Конечно-конечно, Поплавский — русский дадаист, запомним это хорошенько. Что заставляет его быть «могильщиком»? Да то же, что и Балля. Он знает, что мир систем рухнул, что эпоха, требующая оплаты наличными, начала по бросовым ценам распродажу развенчанных философий. Он очень хорошо это знает, и параллели с Толстым следует поискать (и) здесь. Смешно?
Слово «русский» не менее важно, чем слово «дадаист». «Как будто русским или негром можно перестать быть», — говорит Поплавский и, законспектировав Гегеля, расстегивает ширинку — отлить неподалеку от Лувра бок о бок с Горгуловым. Такова проклятая история литературы, никуда не деться: пришедшие русские хамы оскверняют заграницы, в отместку же краваны изводят побеги русской духовности. Или наоборот.
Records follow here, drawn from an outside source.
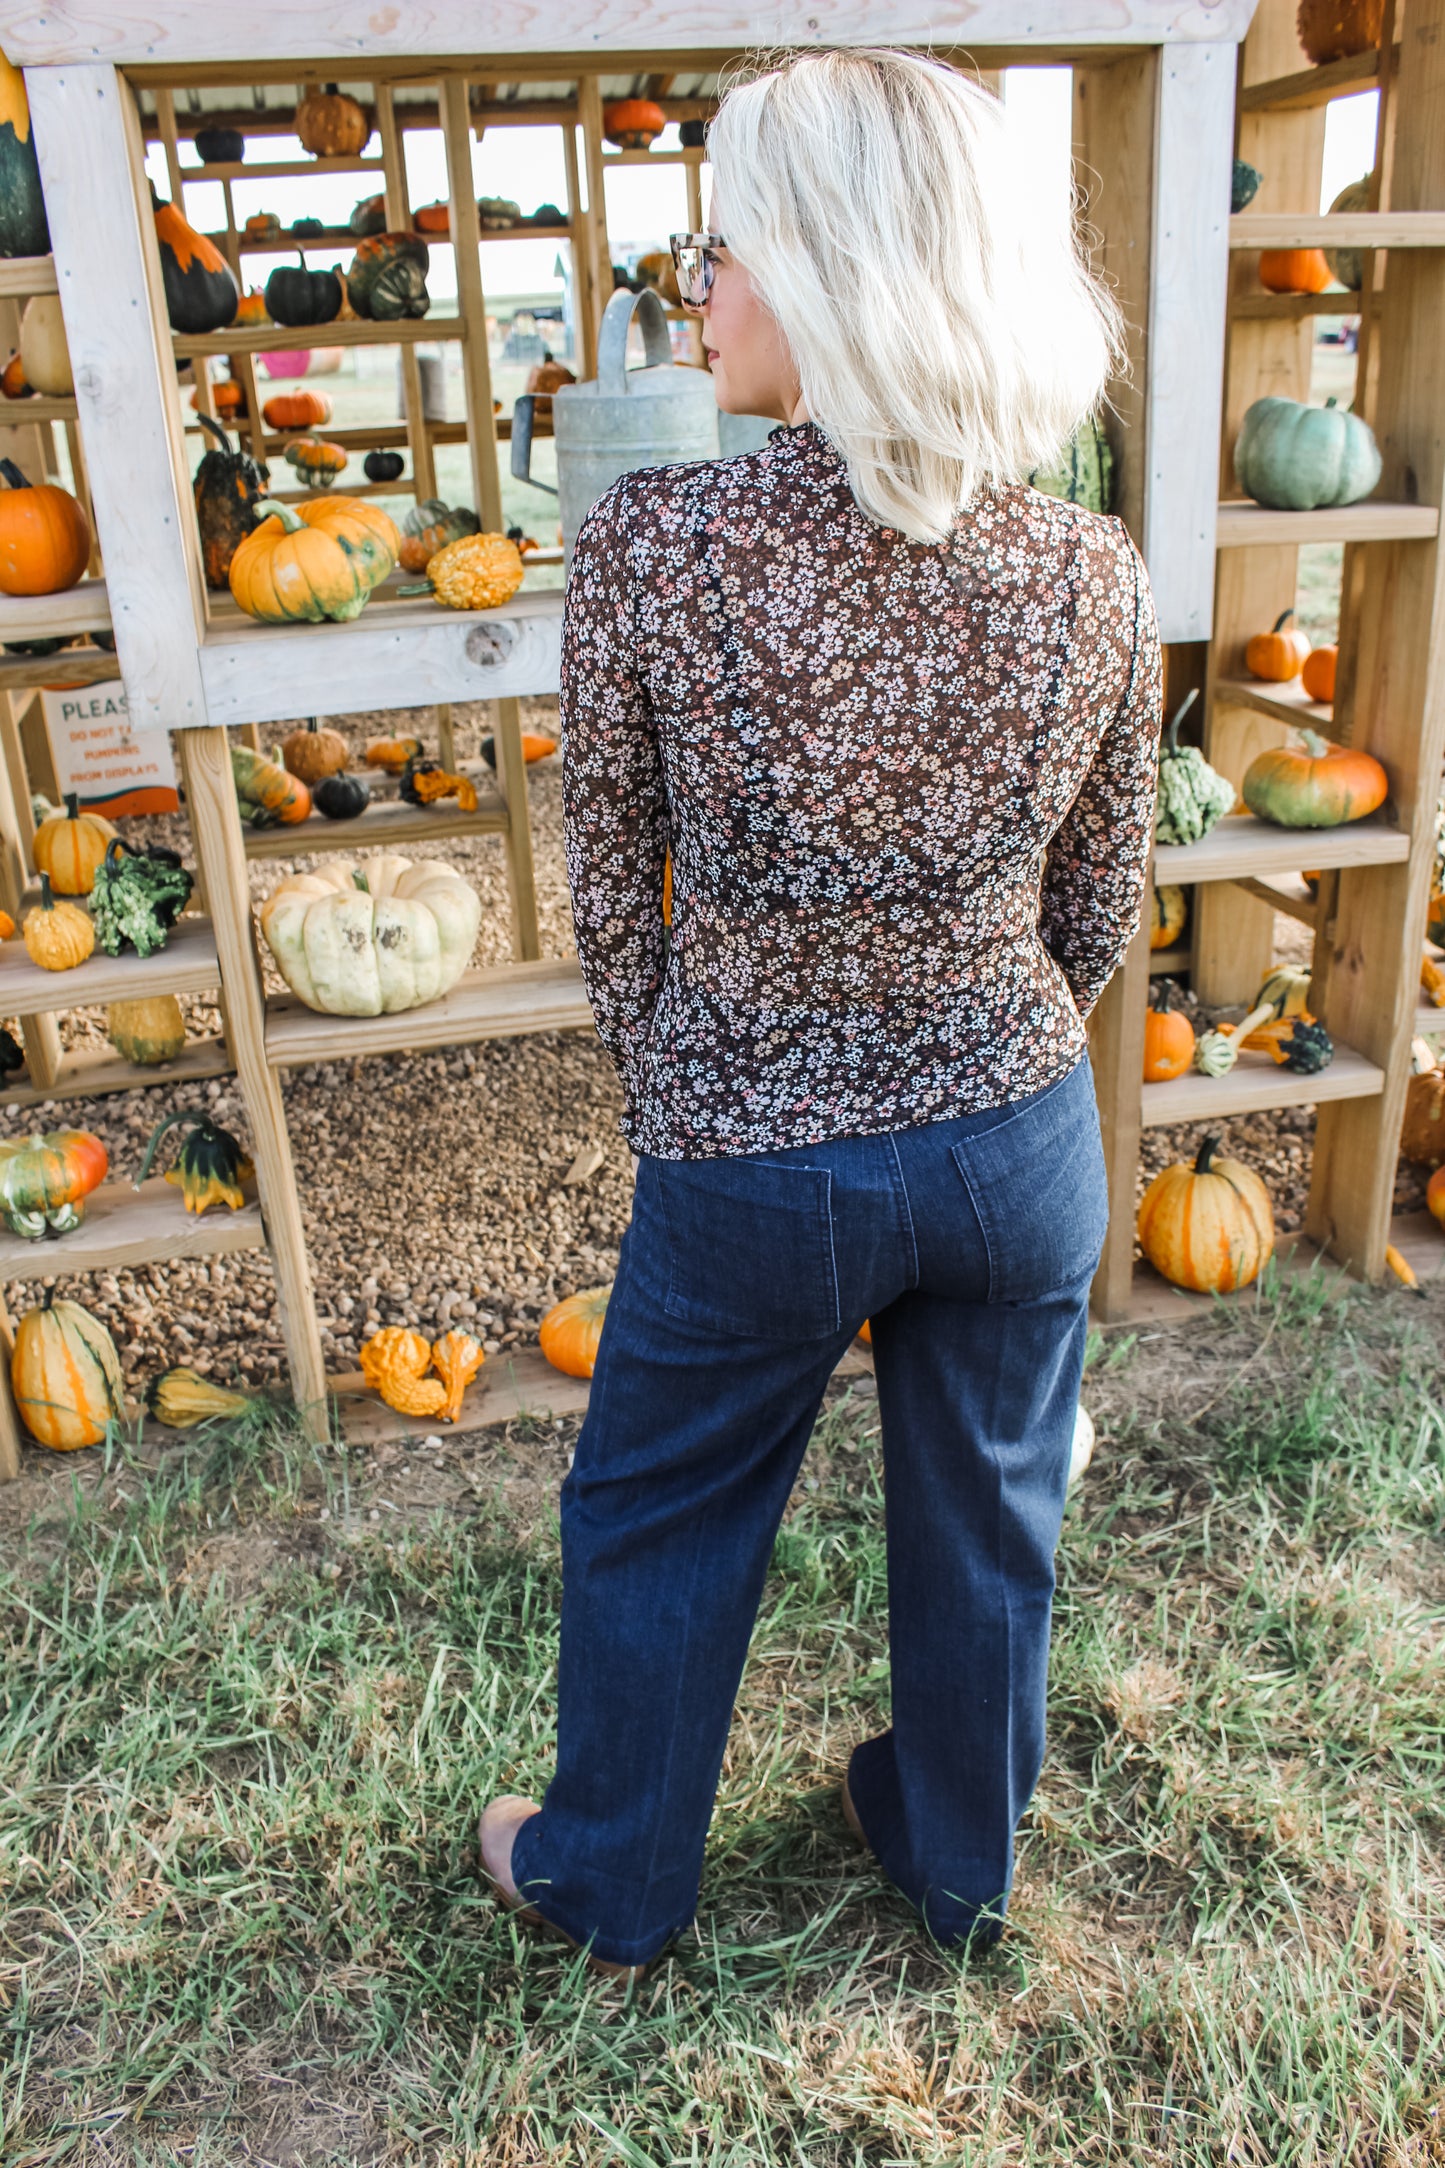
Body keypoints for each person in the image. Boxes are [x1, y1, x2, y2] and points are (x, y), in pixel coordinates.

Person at [479, 46, 1162, 1982]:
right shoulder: (1085, 568)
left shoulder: (649, 547)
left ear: (831, 268)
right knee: (992, 1513)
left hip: (752, 1150)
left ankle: (608, 1875)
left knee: (659, 1509)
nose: (698, 289)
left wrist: (695, 1074)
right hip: (1019, 1131)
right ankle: (958, 1860)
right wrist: (977, 1048)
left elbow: (613, 895)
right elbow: (1097, 899)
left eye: (722, 247)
Нити натянуты, до сюрреализма рукой подать. Не успевает Зданевич подумать о русском «сюр-дада», как Поплавский перекидывается. С легкостью и бесстыдством ошеломляющими. Бесстыдство отягчено автоматическим письмом, освоенным еще в 1919-м, и лицеем Филиппа Неррийского, способствовавшим знакомству с французскими символистами. Которые, оказывается, тоже сюрреалисты.
Эту шалость прощают охотно, ведь машинка Бретона — точка схождения «классического» и «авангардного». Главное — соединить несоединимое (высекает искру). Здесь могут примириться и «доценты» с «разглядевшими». Бретон придумал нечто, многими воспринятое (и воспринимаемое до сих пор) как большее, чем дадаизм, включающее его в себя. Если дада настаивал на апофатических формах, антихудожественной художественности и отмене иерархий, то сюрреализм — почти что новый эстетизм. Плюс комбинаторика. Ничем не ограничиваемая образность — так ведь Поплавский художник.
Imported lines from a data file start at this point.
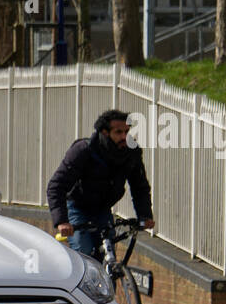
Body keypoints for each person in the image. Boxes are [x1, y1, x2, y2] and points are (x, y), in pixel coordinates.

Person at [47, 109, 155, 258]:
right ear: (104, 132)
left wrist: (145, 215)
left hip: (103, 210)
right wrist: (62, 221)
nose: (124, 137)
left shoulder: (131, 152)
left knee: (108, 256)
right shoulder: (84, 151)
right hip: (78, 208)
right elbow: (56, 186)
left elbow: (139, 186)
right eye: (118, 132)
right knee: (84, 255)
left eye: (127, 132)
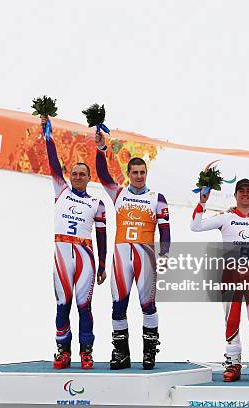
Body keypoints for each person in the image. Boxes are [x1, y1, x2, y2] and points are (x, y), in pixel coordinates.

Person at [191, 179, 249, 382]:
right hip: (230, 277)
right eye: (241, 191)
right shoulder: (226, 216)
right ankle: (233, 365)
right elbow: (195, 226)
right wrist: (202, 202)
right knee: (231, 321)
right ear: (235, 195)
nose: (245, 194)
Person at [94, 130, 170, 370]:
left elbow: (166, 232)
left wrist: (165, 254)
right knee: (119, 305)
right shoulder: (119, 193)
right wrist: (100, 149)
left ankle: (149, 353)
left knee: (147, 305)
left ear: (146, 174)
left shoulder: (157, 197)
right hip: (120, 257)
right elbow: (103, 174)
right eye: (134, 172)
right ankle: (121, 354)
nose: (138, 176)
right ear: (128, 174)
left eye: (142, 172)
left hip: (145, 256)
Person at [41, 117, 108, 370]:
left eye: (82, 174)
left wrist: (102, 264)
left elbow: (102, 236)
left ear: (89, 178)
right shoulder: (61, 191)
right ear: (69, 177)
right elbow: (53, 163)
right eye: (75, 174)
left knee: (84, 307)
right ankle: (62, 351)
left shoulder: (96, 204)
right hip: (61, 255)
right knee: (62, 304)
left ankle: (86, 352)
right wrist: (47, 134)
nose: (78, 177)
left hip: (85, 257)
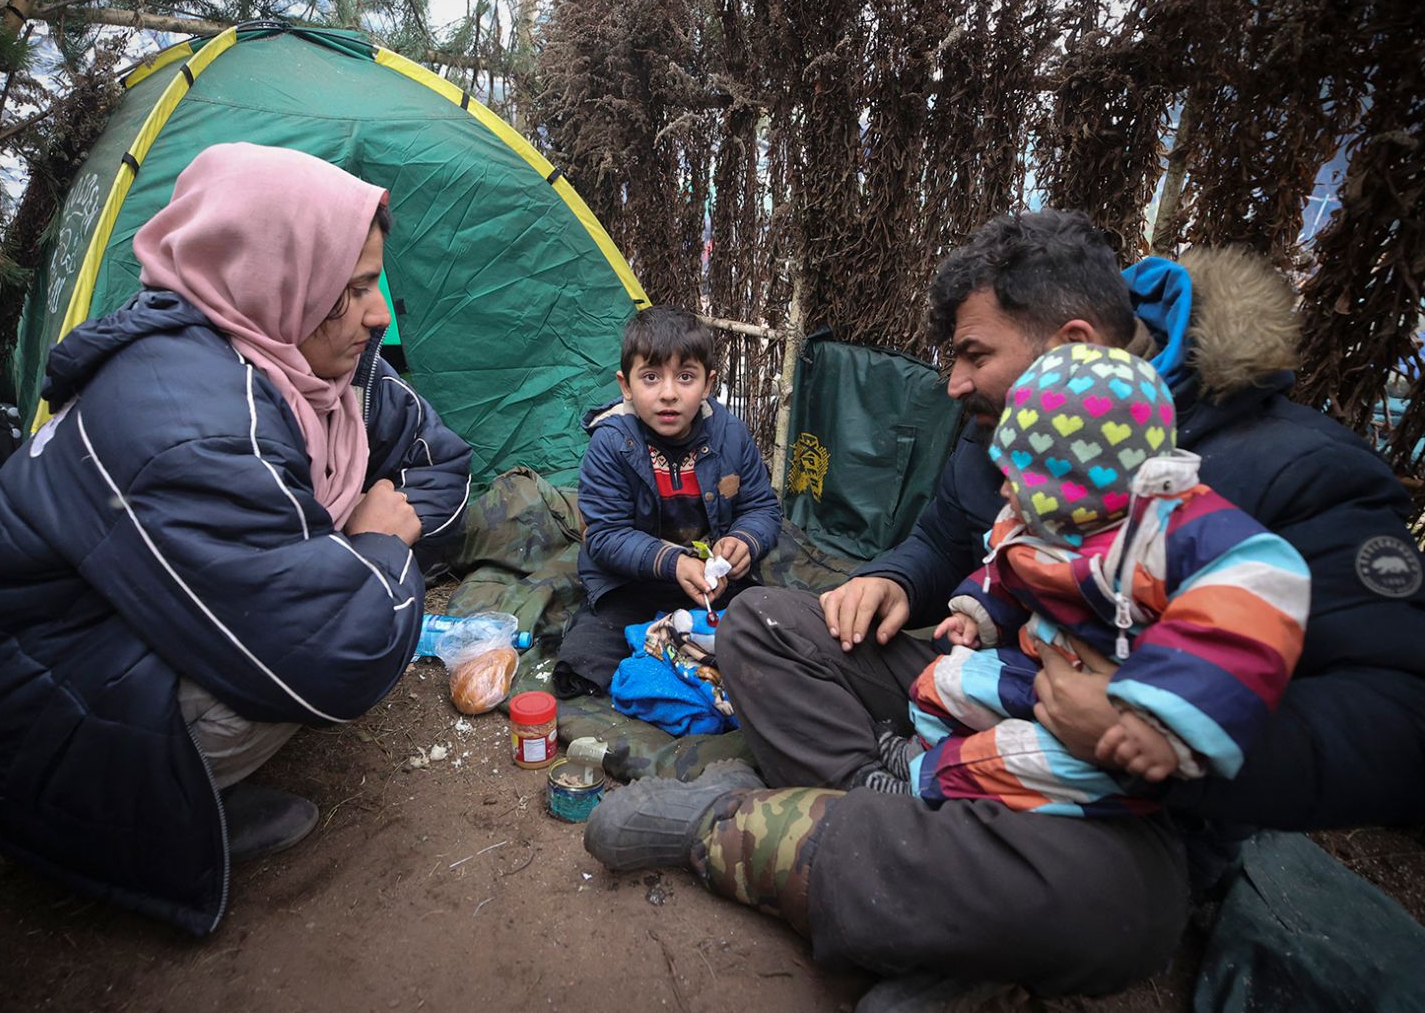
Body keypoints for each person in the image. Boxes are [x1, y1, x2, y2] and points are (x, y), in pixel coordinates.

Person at [586, 209, 1425, 995]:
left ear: (1069, 343)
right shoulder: (1000, 424)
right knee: (765, 622)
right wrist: (892, 579)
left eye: (972, 355)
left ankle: (740, 830)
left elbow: (1397, 715)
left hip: (1124, 801)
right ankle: (903, 839)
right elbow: (944, 539)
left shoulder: (1296, 469)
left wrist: (1151, 731)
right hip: (986, 686)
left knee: (1115, 912)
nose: (953, 383)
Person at [0, 143, 471, 935]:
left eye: (372, 283)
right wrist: (377, 547)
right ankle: (148, 815)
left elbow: (439, 459)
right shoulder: (187, 416)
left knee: (316, 606)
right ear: (278, 278)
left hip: (81, 658)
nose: (379, 311)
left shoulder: (302, 360)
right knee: (309, 651)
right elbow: (333, 655)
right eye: (352, 289)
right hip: (9, 731)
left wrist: (363, 546)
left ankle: (169, 780)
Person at [886, 343, 1309, 815]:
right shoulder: (1055, 520)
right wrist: (978, 611)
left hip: (1121, 717)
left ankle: (924, 787)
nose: (1005, 490)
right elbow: (1011, 565)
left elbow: (1251, 600)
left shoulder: (1171, 534)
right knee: (940, 683)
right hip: (1039, 670)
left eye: (1021, 480)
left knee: (1016, 757)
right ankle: (922, 756)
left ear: (1076, 482)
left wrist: (1163, 719)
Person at [554, 305, 781, 697]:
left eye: (686, 377)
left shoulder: (730, 435)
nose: (669, 393)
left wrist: (745, 541)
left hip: (712, 582)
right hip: (631, 583)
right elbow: (605, 536)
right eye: (651, 377)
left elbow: (762, 508)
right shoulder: (610, 443)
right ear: (626, 386)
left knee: (770, 631)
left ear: (708, 384)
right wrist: (673, 562)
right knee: (584, 661)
Итак, сопрягаем два слова — «русский» и «сюрреалист» — и чувствуем сладость сверхреальности (не спугнуть бы!). Еще раз, смелее: русский сюрреалист, настоящий. И при этом не Эренбург. Наверняка, это для нашей радости он прошел сквозь ад дадаизма. Для нашей гордости.
Ведь писал же Поплавский автоматические стихи.
Приделал же он солдату крылья.
А еще домохозяйки очень любят Дали.
Но «русский» с «сюрреалистом» разлетаются в разные стороны. В рецепте Поплавского («одним перехамил, другим перекланялся») важно именно «пере», а не что-то другое. Из амбивалентности сюра он сразу же делает еще один шаг, последний. Для Зданевича игры монпарнасцев — «белогвардейская халтура», а для Ходасевича футуризм — это «трупный яд». Поплавский отныне разорван надвое — окончательное до и окончательное после. Лотреамон, Нерваль и Лафорг завели его слишком далеко — к началу. И на двух катафалках везут / Половины неравные тела.
Он уже не бегает в Наркомпрос. Он сам теперь может «плевать справа». Словно не было никакой «резкости» (и некоторые хотят верить этому до сих пор), не было даже Зданевича. Поплавский являет чудеса беспринципности. Опять дадаист? Мошенник.
Идем направо — песнь заводим. Стихи «Флагов» не всегда ясны, но к ясности, понятной «среднему читателю», стремятся, а там, где ее не хватает, вытягивает музыка. (Набоков — не средний читатель, потому и расслышал «Мореллу».) Отныне разговоры о ней становятся общим местом. Все непонятное относят к «раннему», подражательному, позерству, ребусам и буриме. Но музыка спасает, ее становится больше и больше. «Стихотворение Поплавского прелестно по звуку», — говорит Адамович. «Неуловимую для других музыку он слышал всегда», — это Газданов. Чуть выше: «У него могли быть плохие стихи…»
Поплавский судит ровно наоборот: «Мои стихи в „Числах“ вызывают во мне одно отвращение». Он, похоже, не чувствует собственной поэзии, чистого от безобразного не отличает. Да нет, отличает, просто ему нелегко от «сатанинской гордости» отказаться, нелегко принять новую форму аскетизма, нелегко «понятно» и только «понятно» писать для тех, кто не привык к «нагому безобразию», которое он ставит выше. Не может сдержаться — и новое разбавляет «шумом». Он музыку слышит совсем не ту, которой его оправдывают, а другую, именно неуловимую. Ту, что звучит и в «плохих» его стихах, которых не может не быть. Слышит ее всегда, вот это правда. «Классики» никак не осознают, что была она с самого начала, а «разглядевшим» невдомек, что она продолжилась. Фолия замедляется до дрёмы, но фолией быть не перестает.